(Assignment)
Rewrite every line of the data below as a numbered list, omitting blank lines.

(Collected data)
= = = = =

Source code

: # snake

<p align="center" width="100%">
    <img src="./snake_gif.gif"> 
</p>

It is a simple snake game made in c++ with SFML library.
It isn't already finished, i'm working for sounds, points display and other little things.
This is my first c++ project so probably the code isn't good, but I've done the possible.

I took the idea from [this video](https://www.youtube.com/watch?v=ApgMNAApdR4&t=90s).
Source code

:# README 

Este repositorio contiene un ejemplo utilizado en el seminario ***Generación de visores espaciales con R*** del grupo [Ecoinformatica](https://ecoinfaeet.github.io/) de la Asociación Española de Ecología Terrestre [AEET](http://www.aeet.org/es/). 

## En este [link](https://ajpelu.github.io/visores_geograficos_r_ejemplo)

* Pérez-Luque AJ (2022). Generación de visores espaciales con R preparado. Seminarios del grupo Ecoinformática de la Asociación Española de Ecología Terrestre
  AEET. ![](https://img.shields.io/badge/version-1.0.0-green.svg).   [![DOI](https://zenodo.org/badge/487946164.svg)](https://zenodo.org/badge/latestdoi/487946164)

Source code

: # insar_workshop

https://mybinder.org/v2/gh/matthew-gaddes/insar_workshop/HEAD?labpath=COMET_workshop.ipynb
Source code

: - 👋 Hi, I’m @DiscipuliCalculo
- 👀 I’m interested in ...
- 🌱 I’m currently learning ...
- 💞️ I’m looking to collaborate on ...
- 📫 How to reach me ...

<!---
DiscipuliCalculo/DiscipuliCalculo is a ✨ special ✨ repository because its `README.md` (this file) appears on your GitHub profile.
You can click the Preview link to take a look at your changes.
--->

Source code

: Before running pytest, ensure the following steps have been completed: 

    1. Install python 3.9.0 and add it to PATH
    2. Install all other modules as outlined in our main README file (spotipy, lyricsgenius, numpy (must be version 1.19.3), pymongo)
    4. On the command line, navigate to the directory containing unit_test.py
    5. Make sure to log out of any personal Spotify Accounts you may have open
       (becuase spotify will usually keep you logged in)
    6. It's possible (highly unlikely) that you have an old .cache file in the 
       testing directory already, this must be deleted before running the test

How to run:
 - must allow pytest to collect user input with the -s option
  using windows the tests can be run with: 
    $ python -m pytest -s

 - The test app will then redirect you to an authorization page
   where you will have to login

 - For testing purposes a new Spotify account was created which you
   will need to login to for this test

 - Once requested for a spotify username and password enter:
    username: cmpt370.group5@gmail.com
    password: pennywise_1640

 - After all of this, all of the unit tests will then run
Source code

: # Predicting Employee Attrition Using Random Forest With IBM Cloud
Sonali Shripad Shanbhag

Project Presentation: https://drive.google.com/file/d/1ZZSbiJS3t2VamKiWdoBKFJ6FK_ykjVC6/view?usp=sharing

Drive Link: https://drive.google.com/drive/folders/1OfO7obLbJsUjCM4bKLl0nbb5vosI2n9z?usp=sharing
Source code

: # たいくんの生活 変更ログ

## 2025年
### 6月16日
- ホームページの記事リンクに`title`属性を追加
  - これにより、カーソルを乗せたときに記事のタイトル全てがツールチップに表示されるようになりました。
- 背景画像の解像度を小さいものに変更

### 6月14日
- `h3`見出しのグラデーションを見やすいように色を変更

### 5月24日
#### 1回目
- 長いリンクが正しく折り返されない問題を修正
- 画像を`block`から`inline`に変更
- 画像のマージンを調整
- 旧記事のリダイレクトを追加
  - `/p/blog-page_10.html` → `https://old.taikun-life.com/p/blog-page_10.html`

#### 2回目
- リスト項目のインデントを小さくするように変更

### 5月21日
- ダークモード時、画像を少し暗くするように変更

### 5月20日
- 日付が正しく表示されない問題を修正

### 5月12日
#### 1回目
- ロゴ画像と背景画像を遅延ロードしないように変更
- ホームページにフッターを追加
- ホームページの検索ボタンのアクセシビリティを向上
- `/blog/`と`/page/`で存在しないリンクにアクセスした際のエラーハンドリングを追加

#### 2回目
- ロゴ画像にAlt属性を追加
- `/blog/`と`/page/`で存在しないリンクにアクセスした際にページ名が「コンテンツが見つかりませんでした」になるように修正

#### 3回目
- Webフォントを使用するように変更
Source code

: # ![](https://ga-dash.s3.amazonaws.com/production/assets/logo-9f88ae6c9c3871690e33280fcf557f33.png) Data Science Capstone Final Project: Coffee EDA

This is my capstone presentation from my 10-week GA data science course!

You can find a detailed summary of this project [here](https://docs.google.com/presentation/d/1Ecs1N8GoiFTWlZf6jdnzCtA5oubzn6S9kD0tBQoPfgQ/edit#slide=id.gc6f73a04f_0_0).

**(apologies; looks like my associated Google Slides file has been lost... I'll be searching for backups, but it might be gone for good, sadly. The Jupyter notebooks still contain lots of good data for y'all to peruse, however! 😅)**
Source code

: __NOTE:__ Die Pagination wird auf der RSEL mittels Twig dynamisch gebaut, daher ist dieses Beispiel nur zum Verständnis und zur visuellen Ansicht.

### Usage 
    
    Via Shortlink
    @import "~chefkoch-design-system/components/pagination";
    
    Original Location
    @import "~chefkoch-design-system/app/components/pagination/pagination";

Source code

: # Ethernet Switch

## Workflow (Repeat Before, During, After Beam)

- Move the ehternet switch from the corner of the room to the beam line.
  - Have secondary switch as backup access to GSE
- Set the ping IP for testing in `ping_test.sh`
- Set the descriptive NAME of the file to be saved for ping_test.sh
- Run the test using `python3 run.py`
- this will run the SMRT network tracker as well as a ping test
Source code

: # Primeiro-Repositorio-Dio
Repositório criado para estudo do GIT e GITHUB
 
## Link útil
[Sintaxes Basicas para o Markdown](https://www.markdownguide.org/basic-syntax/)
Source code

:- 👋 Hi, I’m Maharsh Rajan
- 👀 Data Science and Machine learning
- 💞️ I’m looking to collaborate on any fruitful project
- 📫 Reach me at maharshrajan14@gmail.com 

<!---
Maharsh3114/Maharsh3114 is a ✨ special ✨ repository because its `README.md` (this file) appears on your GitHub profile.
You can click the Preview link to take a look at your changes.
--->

= = = = =

(Reply)
1. Source code
2. : # snake
3. <p align="center" width="100%">
4.     <img src="./snake_gif.gif"> 
5. </p>
6. It is a simple snake game made in c++ with SFML library.
7. It isn't already finished, i'm working for sounds, points display and other little things.
8. This is my first c++ project so probably the code isn't good, but I've done the possible.
9. I took the idea from [this video](https://www.youtube.com/watch?v=ApgMNAApdR4&t=90s).
10. Source code
11. :# README 
12. Este repositorio contiene un ejemplo utilizado en el seminario ***Generación de visores espaciales con R*** del grupo [Ecoinformatica](https://ecoinfaeet.github.io/) de la Asociación Española de Ecología Terrestre [AEET](http://www.aeet.org/es/). 
13. ## En este [link](https://ajpelu.github.io/visores_geograficos_r_ejemplo)
14. * Pérez-Luque AJ (2022). Generación de visores espaciales con R preparado. Seminarios del grupo Ecoinformática de la Asociación Española de Ecología Terrestre
15.   AEET. ![](https://img.shields.io/badge/version-1.0.0-green.svg).   [![DOI](https://zenodo.org/badge/487946164.svg)](https://zenodo.org/badge/latestdoi/487946164)
16. Source code
17. : # insar_workshop
18. https://mybinder.org/v2/gh/matthew-gaddes/insar_workshop/HEAD?labpath=COMET_workshop.ipynb
19. Source code
20. : - 👋 Hi, I’m @DiscipuliCalculo
21. - 👀 I’m interested in ...
22. - 🌱 I’m currently learning ...
23. - 💞️ I’m looking to collaborate on ...
24. - 📫 How to reach me ...
25. <!---
26. DiscipuliCalculo/DiscipuliCalculo is a ✨ special ✨ repository because its `README.md` (this file) appears on your GitHub profile.
27. You can click the Preview link to take a look at your changes.
28. --->
29. Source code
30. : Before running pytest, ensure the following steps have been completed: 
31.     1. Install python 3.9.0 and add it to PATH
32.     2. Install all other modules as outlined in our main README file (spotipy, lyricsgenius, numpy (must be version 1.19.3), pymongo)
33.     4. On the command line, navigate to the directory containing unit_test.py
34.     5. Make sure to log out of any personal Spotify Accounts you may have open
35.        (becuase spotify will usually keep you logged in)
36.     6. It's possible (highly unlikely) that you have an old .cache file in the 
37.        testing directory already, this must be deleted before running the test
38. How to run:
39.  - must allow pytest to collect user input with the -s option
40.   using windows the tests can be run with: 
41.     $ python -m pytest -s
42.  - The test app will then redirect you to an authorization page
43.    where you will have to login
44.  - For testing purposes a new Spotify account was created which you
45.    will need to login to for this test
46.  - Once requested for a spotify username and password enter:
47.     username: cmpt370.group5@gmail.com
48.     password: pennywise_1640
49.  - After all of this, all of the unit tests will then run
50. Source code
51. : # Predicting Employee Attrition Using Random Forest With IBM Cloud
52. Sonali Shripad Shanbhag
53. Project Presentation: https://drive.google.com/file/d/1ZZSbiJS3t2VamKiWdoBKFJ6FK_ykjVC6/view?usp=sharing
54. Drive Link: https://drive.google.com/drive/folders/1OfO7obLbJsUjCM4bKLl0nbb5vosI2n9z?usp=sharing
55. Source code
56. : # たいくんの生活 変更ログ
57. ## 2025年
58. ### 6月16日
59. - ホームページの記事リンクに`title`属性を追加
60.   - これにより、カーソルを乗せたときに記事のタイトル全てがツールチップに表示されるようになりました。
61. - 背景画像の解像度を小さいものに変更
62. ### 6月14日
63. - `h3`見出しのグラデーションを見やすいように色を変更
64. ### 5月24日
65. #### 1回目
66. - 長いリンクが正しく折り返されない問題を修正
67. - 画像を`block`から`inline`に変更
68. - 画像のマージンを調整
69. - 旧記事のリダイレクトを追加
70.   - `/p/blog-page_10.html` → `https://old.taikun-life.com/p/blog-page_10.html`
71. #### 2回目
72. - リスト項目のインデントを小さくするように変更
73. ### 5月21日
74. - ダークモード時、画像を少し暗くするように変更
75. ### 5月20日
76. - 日付が正しく表示されない問題を修正
77. ### 5月12日
78. #### 1回目
79. - ロゴ画像と背景画像を遅延ロードしないように変更
80. - ホームページにフッターを追加
81. - ホームページの検索ボタンのアクセシビリティを向上
82. - `/blog/`と`/page/`で存在しないリンクにアクセスした際のエラーハンドリングを追加
83. #### 2回目
84. - ロゴ画像にAlt属性を追加
85. - `/blog/`と`/page/`で存在しないリンクにアクセスした際にページ名が「コンテンツが見つかりませんでした」になるように修正
86. #### 3回目
87. - Webフォントを使用するように変更
88. Source code
89. : # ![](https://ga-dash.s3.amazonaws.com/production/assets/logo-9f88ae6c9c3871690e33280fcf557f33.png) Data Science Capstone Final Project: Coffee EDA
90. This is my capstone presentation from my 10-week GA data science course!
91. You can find a detailed summary of this project [here](https://docs.google.com/presentation/d/1Ecs1N8GoiFTWlZf6jdnzCtA5oubzn6S9kD0tBQoPfgQ/edit#slide=id.gc6f73a04f_0_0).
92. **(apologies; looks like my associated Google Slides file has been lost... I'll be searching for backups, but it might be gone for good, sadly. The Jupyter notebooks still contain lots of good data for y'all to peruse, however! 😅)**
93. Source code
94. : __NOTE:__ Die Pagination wird auf der RSEL mittels Twig dynamisch gebaut, daher ist dieses Beispiel nur zum Verständnis und zur visuellen Ansicht.
95. ### Usage 
96.     Via Shortlink
97.     @import "~chefkoch-design-system/components/pagination";
98.     Original Location
99.     @import "~chefkoch-design-system/app/components/pagination/pagination";
100. Source code
101. : # Ethernet Switch
102. ## Workflow (Repeat Before, During, After Beam)
103. - Move the ehternet switch from the corner of the room to the beam line.
104.   - Have secondary switch as backup access to GSE
105. - Set the ping IP for testing in `ping_test.sh`
106. - Set the descriptive NAME of the file to be saved for ping_test.sh
107. - Run the test using `python3 run.py`
108. - this will run the SMRT network tracker as well as a ping test
109. Source code
110. : # Primeiro-Repositorio-Dio
111. Repositório criado para estudo do GIT e GITHUB
112. ## Link útil
113. [Sintaxes Basicas para o Markdown](https://www.markdownguide.org/basic-syntax/)
114. Source code
115. :- 👋 Hi, I’m Maharsh Rajan
116. - 👀 Data Science and Machine learning
117. - 💞️ I’m looking to collaborate on any fruitful project
118. - 📫 Reach me at maharshrajan14@gmail.com 
119. <!---
120. Maharsh3114/Maharsh3114 is a ✨ special ✨ repository because its `README.md` (this file) appears on your GitHub profile.
121. You can click the Preview link to take a look at your changes.
122. --->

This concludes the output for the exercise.